On giving utterance to the ill-understood speech, Helen Armstrong imprints a kiss upon her sister’s cheek, at the same time bedewing it with her tears. For she is now weeping—convulsively sobbing.

Returning the kiss, Jessie looks not a little perplexed. She can neither comprehend the meaning of the words, nor the strange tone of their utterance. Equally is she at a loss to account for the trembling throughout her sister’s frame, continued while their bosoms stay in contact.
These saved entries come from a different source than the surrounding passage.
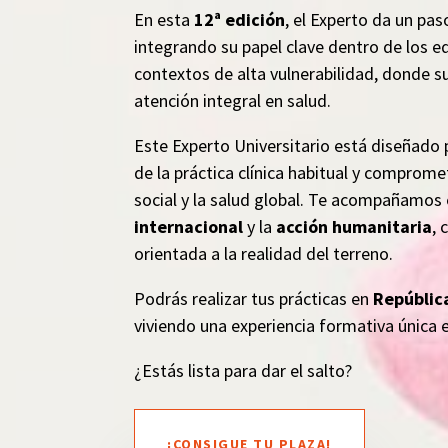
En esta
12ª edición
, el Experto da un pa
integrando su papel clave dentro de los eq
contextos de alta vulnerabilidad, donde su
atención integral en salud.
Este Experto Universitario está diseñado
de la práctica clínica habitual y comprom
social y la salud global. Te acompañamos e
internacional
y la
acción humanitaria
, 
orientada a la realidad del terreno.
Podrás realizar tus prácticas en
Repúblic
viviendo una experiencia formativa única 
¿Estás lista para dar el salto?
¡CONSIGUE TU PLAZA!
Helen gives her no time to ask questions.

“Go in!” she says, spinning the other round, and pushing her towards the door of the state-room. Then, attuning her voice to cheerfulness, she adds:—

“In, and set the game of vingt-un going. I’ll join you by the time you’ve got the cards shuffled.”

Jessie, glad to see her sister in spirits unusually gleeful, makes no protest, but glides towards the cabin door.

Soon as her back is turned, Helen once more faces round to the river, again taking stand by the guard-rail. The wheel still goes round, its paddles beating the water into bubbles, and casting the crimson-white spray afar over the surface of the stream.

But now, she has no thought of flinging herself into the seething swirl, though she means to do so with something else.

“Before the game of vingt-un begins,” she says in soliloquy, “I’ve got a pack of cards to be dealt out here—among them a knave.”

While speaking, she draws forth a bundle of letters—evidently old ones—tied in a bit of blue ribbon. One after another, she drags them free of the fastening—just as if dealing out cards. Each, as it comes clear, is rent right across the middle, and tossed disdainfully into the stream.